Но я теперь хорошо помню, помню до самого последнего движения тот день, когда только отошел поезд, увозивший Горького. Мысли наши и чувства еще стремились за поездом, еще пацаньи глаза искрились прощальной теплотой, а в моей душе стала на очередь маленькая «простая» операция. Во всю длину перрона протянулись горьковцы и дзержинцы, блестели трубы двух оркестров, верхушки двух знамен. У соседнего перрона готовился дачный на Рыжов. Журбин подошел ко мне:
— Горьковцев можно в вагоны?
— Да.
Мимо меня пробежали в вагоны колонисты, пронесли трубы. А вот и наше старое шелковое знамя, вышитое шелком. Через минуту во всех окнах поезда показались бутоньерки из пацанов и девчат. Они щурили на меня глаза и кричали:
— Антон Семенович, идите в наш вагон!
— А разве вы не поедете? Вы с коммунарами, да?
— А завтра к нам?
Я в то время был сильным человеком, и я улыбался пацанам. А когда ко мне подошел Журбин, я передал ему приказ, в котором было сказано, что вследствие моего ухода «в отпуск» заведование колонией передается Журбину.

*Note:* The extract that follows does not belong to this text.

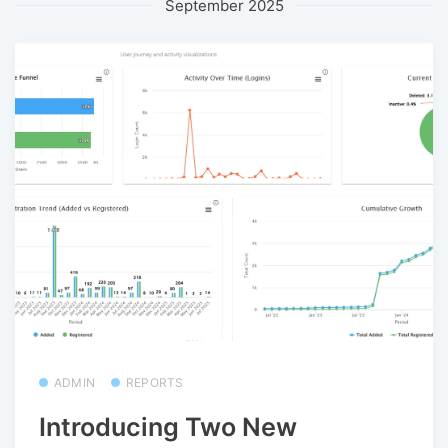
September 2025
ADMIN
REPORTS
Introducing Two New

Журбин растерянно посмотрел на приказ:
— Значит, конец?
— Конец, — сказал я.
— Так как же… начал было Журбин, но кондуктор оглушил его своим свистком, и Журбин ничего не сказал, махнул рукой и ушел, отворачиваясь от окон вагонов.
Дачный поезд тронулся. Бутоньерки пацанов поплыли мимо меня, как на празднике. Они кричали «до свиданья» и шутя приподымали тюбетейки двумя пальцами. У последнего окна стоят Коротков. Он молча салютнул и улыбнулся.
Я вышел на площадь. Дзержинцы ожидали меня в строю. Я подал команду, и мы через город пошли в коммуну.
В Куряже я больше не был.
С тех пор прошло семь советских лет, а это гораздо больше, чем, скажем, семь лет императорских. За это время наша страна прошла славный путь первой пятилетки, большую часть второй, за это время восточную равнину Европы научились уважать больше, чем за триста романовских лет. За это время выросли у наших людей новые мускулы и выросла новая наша интеллигенция.